§ **Requirement**: A picture-free, exact reproduction of the listing that follows is required.

· · · · · · ·

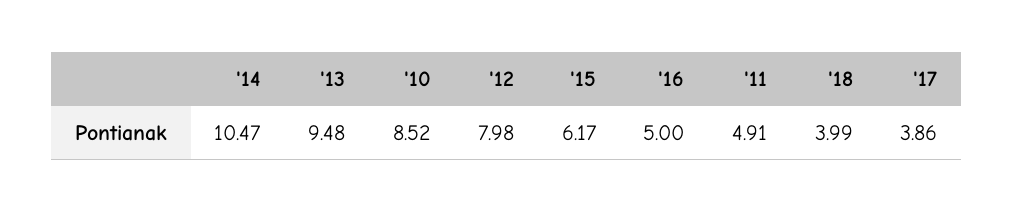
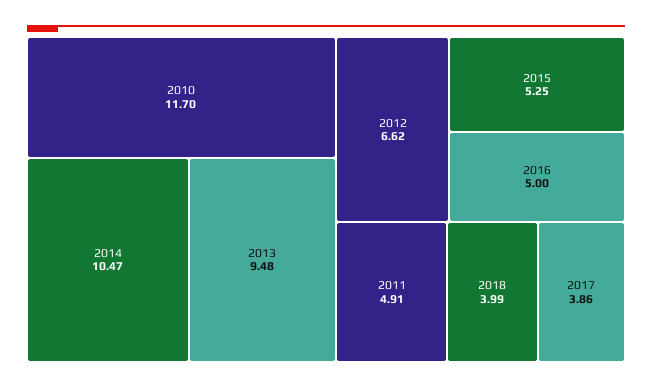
  {
    "'14": 10.47,
    "'13": 9.48,
-   "'10": 8.52,
+   "'10": 11.7,
-   "'12": 7.98,
+   "'12": 6.62,
-   "'15": 6.17,
+   "'15": 5.25,
    "'16": 5,
    "'11": 4.91,
    "'18": 3.99,
    "'17": 3.86
  }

· · · · · · ·

§ **Exercise solution**:
  {
    "'14": 10.47,
    "'13": 9.48,
-   "'10": 8.52,
+   "'10": 11.7,
-   "'12": 7.98,
+   "'12": 6.62,
-   "'15": 6.17,
+   "'15": 5.25,
    "'16": 5,
    "'11": 4.91,
    "'18": 3.99,
    "'17": 3.86
  }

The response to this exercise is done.